HATAY TANITIM GÜNLERİ
ANKARA’DA HATAY TANITIM GÜNLERİ
Ankara’da 4-9 Kasım 2014 tarihleri arasında yapılan Hatay Tanıtım Günleri’ne ilk gidişimde “Aman Aman Bağdatlı” türküsü dört bir yanda yankılanıyordu. Minicik yaşlardan bu yana beraber büyüdüğüm ve halen akraba, dost meclislerinin finalinde vazgeçilmez olan o muhteşem tınının coşkusu Hatay Tanıtım Günleri’ni daha bir cazip yapmıştı gözümde. Neredeyse artık sadece tanıtım günleri için bir mekân olarak kullanılan Atatürk Kültür Merkezi’nin devasa ama bakımsız arazisinde herhangi bir pazar yerini aratmayan kocaman çadırlar içinde Hatay’da yenilen içilen her şeyi görmek mümkündü. Buradan bakınca Hatay’dan uzakta
yaşayan birisi için bulunmaz bir fırsat dememek mümkün değildi.

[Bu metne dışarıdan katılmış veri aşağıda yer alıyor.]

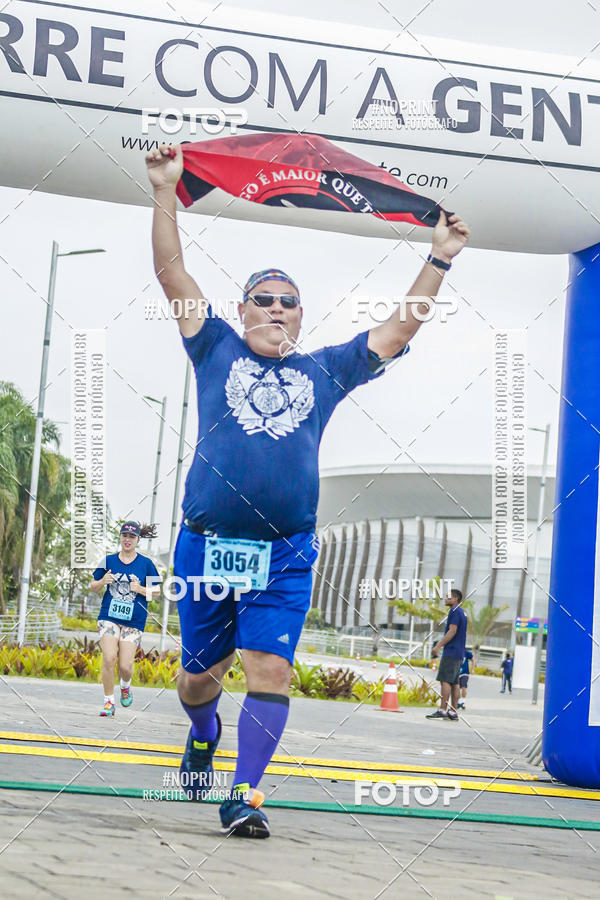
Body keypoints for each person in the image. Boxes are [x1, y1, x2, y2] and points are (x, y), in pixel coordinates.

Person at [146, 143, 470, 837]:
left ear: (300, 316)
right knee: (197, 682)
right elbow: (173, 275)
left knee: (270, 667)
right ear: (244, 308)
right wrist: (165, 193)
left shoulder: (326, 370)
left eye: (287, 303)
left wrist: (439, 256)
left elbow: (397, 327)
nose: (274, 309)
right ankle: (203, 735)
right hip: (206, 547)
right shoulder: (215, 347)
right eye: (262, 300)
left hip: (285, 553)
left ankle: (245, 794)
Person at [91, 521, 160, 716]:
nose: (127, 540)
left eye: (131, 537)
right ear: (120, 537)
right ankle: (108, 702)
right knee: (109, 657)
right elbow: (93, 585)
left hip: (133, 620)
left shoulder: (146, 564)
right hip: (109, 617)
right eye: (124, 536)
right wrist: (102, 581)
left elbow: (156, 592)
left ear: (138, 539)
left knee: (125, 666)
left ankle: (125, 685)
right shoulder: (108, 561)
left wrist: (139, 589)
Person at [426, 589, 468, 721]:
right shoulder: (463, 613)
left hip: (451, 651)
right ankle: (453, 712)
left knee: (445, 680)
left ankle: (442, 710)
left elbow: (452, 630)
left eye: (448, 597)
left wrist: (438, 645)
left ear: (455, 599)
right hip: (459, 652)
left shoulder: (454, 612)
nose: (445, 599)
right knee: (455, 683)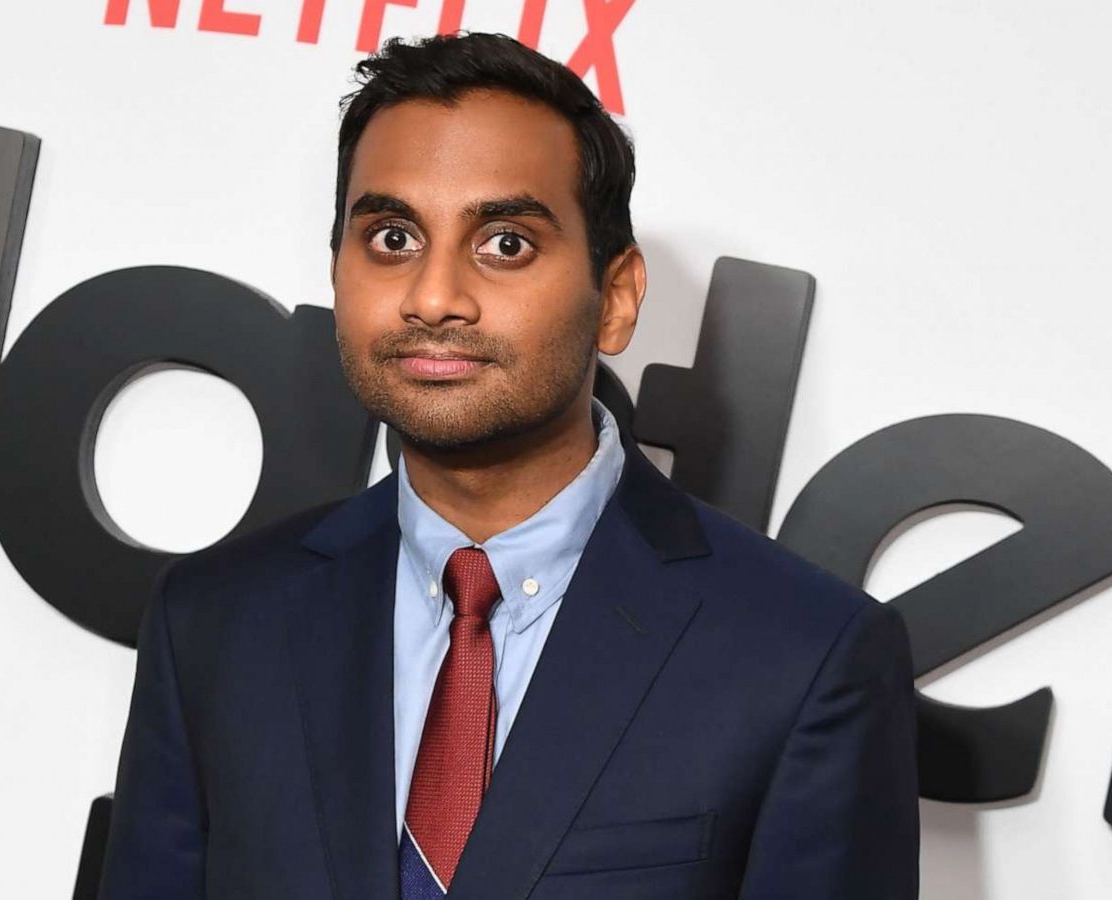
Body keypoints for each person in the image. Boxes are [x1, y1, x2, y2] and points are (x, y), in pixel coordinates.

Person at [99, 31, 918, 900]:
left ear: (617, 298)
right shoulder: (216, 623)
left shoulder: (807, 656)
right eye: (391, 237)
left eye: (506, 245)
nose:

Elbette tanıtım günlerini sadece künefe ya da kabak tatlısı bulmak diye düşünmüyor ve bir zamanlar Doğunun Kraliçesi diye adlandırılan, nüfusu yüzlerce yıl önce milyonu aşmış bir kent hakkında söylenecek çok daha fazla şey olması gerekirdi diyorsanız nelerin eksik kaldığı üzerine oylumlu bir liste oluşturabilirsiniz. Bu listenin en başında ise Antakya’yı Antakya, Hatay’ı Hatay yapan biricik özelliğin tanıtılmadığı geliyorsa –ki mutlaka gelmelidir- işte o zaman bu tanıtım günlerinin ne kadar yanlış bir çerçeveye oturtulduğunu tespit etmek hiç de zor olmayacaktır.
Dünyaya anlatılırken döne döne medeniyetlerin buluşma noktası olduğu söylenen, “hoşgörü kenti” vurgusu dillerden düşmeyen Hatay için bu Tanıtım Günleri’nde Hatay’daki medeniyetler ya da dillere pelesenk olmuş hoşgörünün öteki tarafları hakkında hemen hemen hiçbir iz yoktu. İskenderun’un güvercinleri, Samandağ’ın ipeği, Defne’nin
sabunu, Belen’in tavası -elbette alması gerektiği gibi-yerini almıştı ama ne musevi ya da hristiyan cemaatlerinden bir haber vardı, ne Vakıflı Ermenilerinden ne de diğer ötekilerden. Medeniyetlerin buluşması Medeniyetler Korosuna indirgenmiş, “hoşgörü”nün anlamını ve taraflarını belirleyen diğer kültürler ise broşürlerde bile yer bulmamıştı. Her fırsatta insanları kendileri ve ötekiler diye ayıran bir zihniyet en olmaması gereken bir kentin tanıtım günlerinde bile kendini hissettiriyordu.
Gördüğüm ikinci büyük eksiklik ise Hatay’ın yazılı arşivini oluşturan sayısız kitaptan, dergiden, gazeteden hemen hemen hiçbir iz olmamasıydı. Ne Ayla Kutlu’nun kitapları vardı, ne Ali Yüce’nin, ne Burhan Günel’in. Hatay’daki yerel basın ve edebiyat örnekleri de hemen hemen hiç yoktu. Sadece bu tanıtım günleri için basıldığı belli olan ve yerlerde sürünen gıcır gıcır kağıtlardan üç-beş broşür, üzerinde kaçıncı sayı olduğu bile yazmayan ve muhtemelen günü kurtarmak için çıkartılmış
birkaç belediye bülteni istisna bile sayılamazdı. Gördüğüm iki örnek Erhan Palabıyık’ın “Her Yönüyle Kırıkhan” ile Dörtyol Belediyesi standındaki Ahmet Hintoğlu’ya ait “Köprü” kitaplarıydı.
Velhasıl ötekilerin yine olmadığı bir tanıtım günleriydi yapılan. Altı gün boyunca muhtemelen tonlarca künefe yendi, binlerce pazar filesi doldu ama Hatay hiç de aslında olduğu gibi tanıtılmadı.